大門の手前に新し目の人工的な門前町が形成されていまうs。
偶然、観光客らしき方たちが2組写っていますが、この参道と交わる左右に伸びる参道の商店はすべてシャッターが下りていて人は見当たりません。
▼ミニチュアの鯉のぼりだけがサミシくゆらめいている。映画のオープンセットかしら?
永平寺でも午前11時の参道は人が少なかったのですが、寺内にはすでに多くの参拝客が詰めかけており、帰り際には参道も観光・参拝客で埋まっていました。
さすがは永平寺でした。
しかしこの寺は最後まで出会ったのは4、5組の参拝者だけ。
ゴールデンウイーク初日とはいえ、このガランガランさは、何か理由がありそうです。
さらに一人の僧侶とも出会いませんでした。
とりあえず撮った写真を並べる。
▼大門。拝観料 金五百圓をお支払い。
▼中門。
中門をくぐると遮蔽物がなくなり、圧倒的なスケールで目前に現れる大仏殿。
規模は奈良東大寺の大仏殿をしのぐとか。
とにかくデカイ! 写真で見るよりデカイ!
▼写真中央下の灯篭とそのすぐ下の人とを比較すると、灯篭の大きさも尋常ではないことがわかるかしら?
▼大仏殿の階段上から中門を振り返ります。
▼五重塔。
▼そして大仏殿内部へ。足を踏み入れた途端、圧巻の大きさに思わず感嘆!
堂内には邪魔になる太い柱が無いから、一気に巨大な盧遮那仏が目の前に現れます。
▼人と比べると大きさが少し理解できます。
案内書によると光背も含めた総高28m、像高は17mでやはり東大寺の大仏より大きいとか。

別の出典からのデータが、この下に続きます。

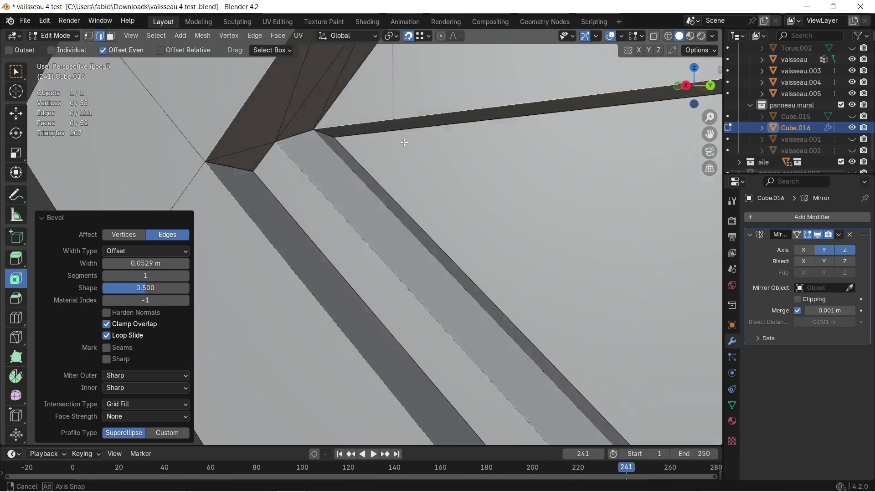
mouse_move(515, 218)
middle_mouse_down()
mouse_move(396, 171)
mouse_move(254, 142)
mouse_move(209, 117)
middle_mouse_up()
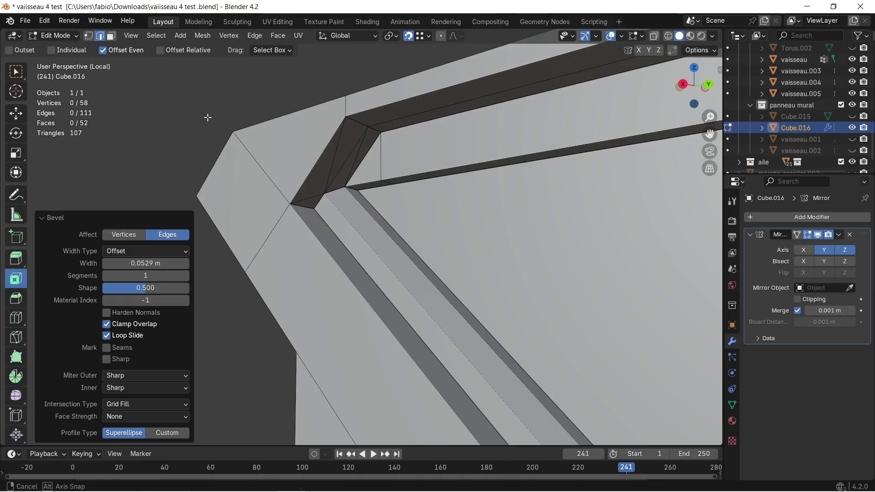
key("a")
middle_click_drag(437, 226, 399, 92)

測定方法の違いでどうにでもなるんだろうけど、鋳造仏としては世界最大だそうです。
大仏の目はハッキリしなく潤んでるようにも見えます。
▼大仏左右の菩薩と羅漢像。これも10m以上。
▼そして何よりも驚かされるのは堂内の左右の壁と大仏の背面の3方の壁がすべて小仏に覆われていることです。
卵を産むニワトリの鶏舎を思い出させられます。・・・発想・連想が貧弱!
小仏と言っても1体1m前後あり、1,281体が安置されているそうです。
寄進されたものではなさそうです。
▼建物を移動して、東寺よりさらに高く75mで日本一という五重塔内部。
▼五重塔から大仏殿を覗きました。
▼大仏殿の遠方に見えるのが勝山城博物館。
実はこの寺も近くの勝山城博物館もこの地出身の実業家の私財で建てられています。
この話は後述。
▼日本庭園を覗いてみます。
1987年に落慶したこの寺は歴史もなく、コンクリート造りのせいか無機質に感じるなか、ここだけがいくらかヤスラギを覚えます。
でも少し荒れています。小さな滝なども造られていますが庭園としては魅力が少ない。
預けておいた朱印帳を受け取ります。
いつものように多くの予備知識を得て訪れた寺ではありませんが、参拝し終わってなんとも不思議な、妙な感じの寺でした。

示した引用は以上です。